Dice+ Review

It’s Dice, but not as we know it

The first game I ever played on an iPad was a free version of Liar’s Dice where you shook the device to roll the bones. At first, it was novel. After three goes, it was annoying beyond belief. This demonstrates two things: firstly there’s a good reason why most board games stick to digital dice; but second, that there’s still an aching desire to physically interact with something when you play a board game. Enter Dice+.

It’s a little rubbery cube which communicates with a range of mobile devices, including those running iOS and Android via Bluetooth, and takes the place of a physical dice. You roll it, and the number flashes on the uppermost face and is communicated to the game. It’s slightly bigger than an average dice, but still rolls comfortably from the hand with a pleasingly tactile and weighty feel.

It seems to work a distance from the mobile, so your numbers come up even when Dice+ rolls under the table.

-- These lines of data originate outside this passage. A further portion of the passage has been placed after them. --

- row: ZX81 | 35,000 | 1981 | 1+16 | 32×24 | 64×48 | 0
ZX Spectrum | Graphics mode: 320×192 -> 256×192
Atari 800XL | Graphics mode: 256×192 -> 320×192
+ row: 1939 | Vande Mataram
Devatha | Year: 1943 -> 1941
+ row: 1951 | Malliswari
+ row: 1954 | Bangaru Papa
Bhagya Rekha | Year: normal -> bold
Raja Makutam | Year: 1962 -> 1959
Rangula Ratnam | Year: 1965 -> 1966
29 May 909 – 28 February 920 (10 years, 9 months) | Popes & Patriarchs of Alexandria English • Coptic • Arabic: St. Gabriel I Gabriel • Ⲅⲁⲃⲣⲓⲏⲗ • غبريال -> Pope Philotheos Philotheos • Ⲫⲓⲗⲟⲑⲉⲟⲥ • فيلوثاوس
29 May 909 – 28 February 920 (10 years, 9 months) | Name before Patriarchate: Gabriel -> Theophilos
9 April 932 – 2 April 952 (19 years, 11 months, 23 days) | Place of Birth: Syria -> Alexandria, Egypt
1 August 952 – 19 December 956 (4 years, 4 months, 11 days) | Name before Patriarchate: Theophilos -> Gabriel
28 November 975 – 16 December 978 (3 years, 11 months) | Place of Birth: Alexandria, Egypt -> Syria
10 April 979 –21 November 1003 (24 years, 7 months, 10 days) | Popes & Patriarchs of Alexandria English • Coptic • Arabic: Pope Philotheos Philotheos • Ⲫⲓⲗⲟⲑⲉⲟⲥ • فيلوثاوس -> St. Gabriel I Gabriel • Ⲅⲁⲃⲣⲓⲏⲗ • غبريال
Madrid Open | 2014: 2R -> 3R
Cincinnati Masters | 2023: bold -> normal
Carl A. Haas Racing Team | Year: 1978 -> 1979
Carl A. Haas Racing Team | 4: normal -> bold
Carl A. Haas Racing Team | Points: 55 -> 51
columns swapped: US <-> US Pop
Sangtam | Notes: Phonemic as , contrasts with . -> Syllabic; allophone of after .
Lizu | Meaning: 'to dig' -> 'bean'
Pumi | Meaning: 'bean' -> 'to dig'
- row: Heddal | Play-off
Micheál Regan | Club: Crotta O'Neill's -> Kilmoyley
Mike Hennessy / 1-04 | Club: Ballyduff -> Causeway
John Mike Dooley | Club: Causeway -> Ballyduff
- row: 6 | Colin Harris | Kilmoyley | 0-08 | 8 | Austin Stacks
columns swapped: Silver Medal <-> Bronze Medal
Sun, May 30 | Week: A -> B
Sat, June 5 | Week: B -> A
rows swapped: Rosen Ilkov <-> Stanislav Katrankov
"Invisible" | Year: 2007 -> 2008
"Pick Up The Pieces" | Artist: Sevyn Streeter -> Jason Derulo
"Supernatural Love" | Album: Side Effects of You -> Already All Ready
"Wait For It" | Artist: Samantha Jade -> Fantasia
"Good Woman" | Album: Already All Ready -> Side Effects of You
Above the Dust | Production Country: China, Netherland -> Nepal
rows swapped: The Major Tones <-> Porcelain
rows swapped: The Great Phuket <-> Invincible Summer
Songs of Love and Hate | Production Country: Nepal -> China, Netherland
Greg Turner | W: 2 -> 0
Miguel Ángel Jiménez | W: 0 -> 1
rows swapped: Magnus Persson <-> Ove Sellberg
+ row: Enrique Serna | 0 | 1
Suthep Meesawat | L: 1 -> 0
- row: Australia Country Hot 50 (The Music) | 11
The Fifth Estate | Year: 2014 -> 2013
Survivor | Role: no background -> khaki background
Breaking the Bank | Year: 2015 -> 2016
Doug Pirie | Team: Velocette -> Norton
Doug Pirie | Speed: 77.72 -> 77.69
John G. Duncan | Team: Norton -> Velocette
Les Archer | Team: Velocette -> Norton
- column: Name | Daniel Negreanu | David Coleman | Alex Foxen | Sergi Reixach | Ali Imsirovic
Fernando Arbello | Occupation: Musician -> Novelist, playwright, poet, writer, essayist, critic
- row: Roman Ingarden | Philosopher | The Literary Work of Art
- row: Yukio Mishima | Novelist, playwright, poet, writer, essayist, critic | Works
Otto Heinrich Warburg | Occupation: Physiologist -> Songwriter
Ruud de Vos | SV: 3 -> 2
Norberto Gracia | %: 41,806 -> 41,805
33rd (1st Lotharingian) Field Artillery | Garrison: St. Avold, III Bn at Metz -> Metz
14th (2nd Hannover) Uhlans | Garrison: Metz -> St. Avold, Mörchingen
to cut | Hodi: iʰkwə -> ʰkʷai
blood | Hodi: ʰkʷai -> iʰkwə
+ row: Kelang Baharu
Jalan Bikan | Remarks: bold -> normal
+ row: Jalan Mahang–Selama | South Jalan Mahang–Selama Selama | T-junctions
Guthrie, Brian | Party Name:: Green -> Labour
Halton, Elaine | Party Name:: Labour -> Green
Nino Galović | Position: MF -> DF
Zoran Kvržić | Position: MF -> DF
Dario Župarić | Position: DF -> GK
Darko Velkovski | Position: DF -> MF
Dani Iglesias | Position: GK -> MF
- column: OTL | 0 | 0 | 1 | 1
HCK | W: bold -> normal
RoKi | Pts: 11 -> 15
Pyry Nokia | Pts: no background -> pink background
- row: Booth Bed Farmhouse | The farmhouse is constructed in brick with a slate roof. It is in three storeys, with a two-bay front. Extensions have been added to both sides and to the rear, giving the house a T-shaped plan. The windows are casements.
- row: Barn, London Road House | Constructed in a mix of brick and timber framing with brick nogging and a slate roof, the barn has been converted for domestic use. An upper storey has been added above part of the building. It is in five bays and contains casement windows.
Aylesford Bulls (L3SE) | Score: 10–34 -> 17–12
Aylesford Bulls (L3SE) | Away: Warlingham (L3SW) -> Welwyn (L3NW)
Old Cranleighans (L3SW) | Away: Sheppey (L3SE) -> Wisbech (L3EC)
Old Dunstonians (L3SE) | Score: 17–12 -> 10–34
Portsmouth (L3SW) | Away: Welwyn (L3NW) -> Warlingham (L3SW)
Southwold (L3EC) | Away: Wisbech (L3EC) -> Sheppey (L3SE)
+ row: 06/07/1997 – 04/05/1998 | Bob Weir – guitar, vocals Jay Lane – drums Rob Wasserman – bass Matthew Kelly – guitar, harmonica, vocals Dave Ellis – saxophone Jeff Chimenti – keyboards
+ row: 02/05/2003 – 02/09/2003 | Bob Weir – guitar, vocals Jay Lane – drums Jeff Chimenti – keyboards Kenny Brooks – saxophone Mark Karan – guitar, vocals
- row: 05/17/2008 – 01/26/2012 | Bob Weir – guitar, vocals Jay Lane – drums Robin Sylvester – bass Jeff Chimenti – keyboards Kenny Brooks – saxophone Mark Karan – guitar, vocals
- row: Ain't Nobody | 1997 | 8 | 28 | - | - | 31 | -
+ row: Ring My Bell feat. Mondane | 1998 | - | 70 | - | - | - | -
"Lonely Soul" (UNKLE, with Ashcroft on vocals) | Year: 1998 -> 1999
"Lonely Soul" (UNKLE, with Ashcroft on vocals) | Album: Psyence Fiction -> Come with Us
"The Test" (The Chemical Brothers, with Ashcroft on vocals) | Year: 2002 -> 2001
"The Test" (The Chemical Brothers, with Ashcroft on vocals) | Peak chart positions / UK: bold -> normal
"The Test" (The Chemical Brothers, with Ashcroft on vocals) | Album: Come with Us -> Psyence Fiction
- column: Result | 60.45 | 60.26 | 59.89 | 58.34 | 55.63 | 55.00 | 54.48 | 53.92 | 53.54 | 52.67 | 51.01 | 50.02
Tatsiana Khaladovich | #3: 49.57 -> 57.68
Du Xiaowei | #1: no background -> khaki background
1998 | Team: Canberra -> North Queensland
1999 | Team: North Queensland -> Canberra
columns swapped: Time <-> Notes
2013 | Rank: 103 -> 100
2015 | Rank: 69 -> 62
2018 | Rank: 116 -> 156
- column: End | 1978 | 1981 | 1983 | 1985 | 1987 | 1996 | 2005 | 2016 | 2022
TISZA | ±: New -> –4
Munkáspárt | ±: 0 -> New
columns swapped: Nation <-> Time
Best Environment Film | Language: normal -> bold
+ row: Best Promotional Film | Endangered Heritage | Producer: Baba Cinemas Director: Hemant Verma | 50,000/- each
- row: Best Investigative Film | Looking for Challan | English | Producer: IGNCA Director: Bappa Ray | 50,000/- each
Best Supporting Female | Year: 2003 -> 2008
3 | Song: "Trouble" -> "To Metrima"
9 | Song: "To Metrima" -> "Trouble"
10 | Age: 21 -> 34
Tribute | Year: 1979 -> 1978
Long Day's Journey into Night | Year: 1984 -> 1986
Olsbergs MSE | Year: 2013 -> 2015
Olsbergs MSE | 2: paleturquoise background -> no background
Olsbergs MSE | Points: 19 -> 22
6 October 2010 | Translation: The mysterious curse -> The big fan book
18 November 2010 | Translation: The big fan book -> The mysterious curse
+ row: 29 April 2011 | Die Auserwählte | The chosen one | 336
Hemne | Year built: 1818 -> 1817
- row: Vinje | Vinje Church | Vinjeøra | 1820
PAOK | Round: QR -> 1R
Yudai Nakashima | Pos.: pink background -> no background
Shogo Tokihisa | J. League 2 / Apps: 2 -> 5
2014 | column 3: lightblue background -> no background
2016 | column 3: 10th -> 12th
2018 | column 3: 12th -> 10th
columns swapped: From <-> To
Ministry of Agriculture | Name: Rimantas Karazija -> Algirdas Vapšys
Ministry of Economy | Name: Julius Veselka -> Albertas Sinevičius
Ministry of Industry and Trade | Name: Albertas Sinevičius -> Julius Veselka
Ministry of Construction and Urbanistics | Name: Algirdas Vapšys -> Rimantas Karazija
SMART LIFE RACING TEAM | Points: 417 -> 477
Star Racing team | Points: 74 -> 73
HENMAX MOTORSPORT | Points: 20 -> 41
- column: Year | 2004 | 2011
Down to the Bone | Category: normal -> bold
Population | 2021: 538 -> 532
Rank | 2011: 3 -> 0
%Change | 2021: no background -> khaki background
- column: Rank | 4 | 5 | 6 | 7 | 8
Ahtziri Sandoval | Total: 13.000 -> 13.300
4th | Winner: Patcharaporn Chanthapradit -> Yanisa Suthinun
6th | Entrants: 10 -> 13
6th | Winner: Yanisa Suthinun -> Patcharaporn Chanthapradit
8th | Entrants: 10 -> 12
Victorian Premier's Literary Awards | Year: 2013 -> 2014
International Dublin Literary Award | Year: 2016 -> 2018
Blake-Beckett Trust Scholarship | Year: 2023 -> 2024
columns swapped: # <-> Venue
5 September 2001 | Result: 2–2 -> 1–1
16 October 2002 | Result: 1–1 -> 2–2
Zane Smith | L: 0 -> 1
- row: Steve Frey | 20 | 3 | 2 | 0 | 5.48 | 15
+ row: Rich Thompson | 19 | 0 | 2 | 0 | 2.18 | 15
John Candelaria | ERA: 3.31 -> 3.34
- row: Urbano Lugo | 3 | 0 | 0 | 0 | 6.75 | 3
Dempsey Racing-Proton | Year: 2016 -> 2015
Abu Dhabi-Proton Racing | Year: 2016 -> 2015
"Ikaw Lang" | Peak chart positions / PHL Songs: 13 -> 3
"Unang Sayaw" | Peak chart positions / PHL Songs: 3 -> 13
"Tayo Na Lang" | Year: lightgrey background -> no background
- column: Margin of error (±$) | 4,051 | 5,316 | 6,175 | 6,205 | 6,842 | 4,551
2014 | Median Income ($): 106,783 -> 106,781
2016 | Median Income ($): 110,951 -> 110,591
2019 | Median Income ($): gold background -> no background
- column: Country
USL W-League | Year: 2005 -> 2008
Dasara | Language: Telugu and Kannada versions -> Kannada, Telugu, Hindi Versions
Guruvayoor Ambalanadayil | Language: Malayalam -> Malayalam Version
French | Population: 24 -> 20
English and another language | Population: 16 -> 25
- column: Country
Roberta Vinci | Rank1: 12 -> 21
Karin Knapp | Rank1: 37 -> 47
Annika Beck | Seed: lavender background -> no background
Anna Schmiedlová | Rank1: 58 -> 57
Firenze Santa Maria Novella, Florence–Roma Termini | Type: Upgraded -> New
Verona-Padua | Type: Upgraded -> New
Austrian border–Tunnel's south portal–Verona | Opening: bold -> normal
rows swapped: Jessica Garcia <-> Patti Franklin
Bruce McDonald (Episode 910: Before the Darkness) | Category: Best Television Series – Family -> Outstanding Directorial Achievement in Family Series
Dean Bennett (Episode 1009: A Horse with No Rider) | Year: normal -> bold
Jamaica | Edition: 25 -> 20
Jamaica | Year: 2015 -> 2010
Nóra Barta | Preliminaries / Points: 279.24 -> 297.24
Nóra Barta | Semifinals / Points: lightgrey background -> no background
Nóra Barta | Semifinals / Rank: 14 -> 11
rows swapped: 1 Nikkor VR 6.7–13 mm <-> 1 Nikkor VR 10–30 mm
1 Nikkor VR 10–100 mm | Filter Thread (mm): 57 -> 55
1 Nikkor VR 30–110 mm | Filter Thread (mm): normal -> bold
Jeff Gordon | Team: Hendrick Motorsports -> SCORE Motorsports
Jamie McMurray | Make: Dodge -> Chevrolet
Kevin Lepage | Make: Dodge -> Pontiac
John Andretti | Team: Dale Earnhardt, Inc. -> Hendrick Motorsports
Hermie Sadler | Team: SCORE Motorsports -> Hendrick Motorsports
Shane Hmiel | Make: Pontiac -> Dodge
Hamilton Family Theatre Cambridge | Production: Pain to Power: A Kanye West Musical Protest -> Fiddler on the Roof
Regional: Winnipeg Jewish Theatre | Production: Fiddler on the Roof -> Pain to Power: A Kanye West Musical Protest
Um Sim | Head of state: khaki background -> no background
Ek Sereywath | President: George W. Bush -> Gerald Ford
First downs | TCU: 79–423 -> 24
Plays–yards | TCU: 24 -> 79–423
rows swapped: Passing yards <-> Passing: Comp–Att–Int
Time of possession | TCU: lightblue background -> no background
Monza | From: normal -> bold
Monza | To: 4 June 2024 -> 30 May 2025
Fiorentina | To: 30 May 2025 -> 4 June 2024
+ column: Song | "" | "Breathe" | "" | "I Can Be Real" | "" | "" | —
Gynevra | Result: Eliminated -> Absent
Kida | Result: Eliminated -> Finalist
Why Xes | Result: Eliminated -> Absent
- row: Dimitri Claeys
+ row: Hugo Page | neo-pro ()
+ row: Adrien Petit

However, some anti-cheating technology built into the device means a small proportion of rolls don’t register. Annoying, but a small price to pay to stop fraudsters from finding the six face and repeatedly dropping it directly on the table. It’s charged via a port revealed when you slide up the one face, and a full charge lasts ages: about 20 rolling hours.

So as a device, it works beautifully. But I was initially struck that Dice+ felt more like a neat gimmick than a must-have addition for board game fans. Having played with it, I can confirm that the simple action of rolling does add a certain something to digital board games: a light tickling of the nostalgia buttons and a sense of sharing an experience as you pass it back and forth with your opponent. But that isn’t enough to justify the price.

Thankfully, Dice+ offers a little more. The numbers can flash up in different colors, giving two random selections from one roll. It might not sound like much, but a couple of the five games that come bundled with the device show the intriguing possibilities that it offers.


The first is a Twister-style game with fingers. You roll Dice+ for a color and a number, and then try to get your fingers onto the corresponding number of hexes of that color on the board, and keep them there while your opponent rolls. The other is a timer-based mathematical strategy game where your number and color combination corresponds to sums on a row that you must make add up to 21, while occasionally selecting your opponent’s row to stop them from doing the same.

What these games demonstrate is that this device offers possibilities for play you can’t get with a regular dice. They combine the possibilities offered by a single throw for a color and a number with a physical skill and a timer, respectively. It’s hard keeping your fingers on the board while you toss the dice with the other hand. It’s even harder to watch the dice come up, then switch attention to the board and make a good move within a three-second limit.

Sadly the other three games in the starter package are pretty forgettable. One is Backgammon, a mystifying choice since it actually highlights a shortcoming of the device in that you have to roll it twice in succession if you want two numbers. The others are games for small children which are fun enough but as a parent, I’d rather mine played a physical board game with an ordinary dice and learned some basic maths through counting and moving for themselves.


You can purchase more games as in-app purchases, although the selection is very limited at the moment: more are promised for the near future. However, because it’s not the app store there’s no ratings or user reviews so it’s hard to get a sense of their quality.

But this is early days. Dice+ is a functional and robust device that adds a small dimension of pleasure to mobile board games. However, there’s lots of untapped potential here. Remember I started with Liar’s Dice? How much more fun could that be on a mobile if you had an actual dice to hide, or a variant that took advantage of the digital format to do creative things with that hoary old game. With the imaginations of designers and developers, this could go to some fascinating and wonderful places. For now, I’d wait and see where they take it.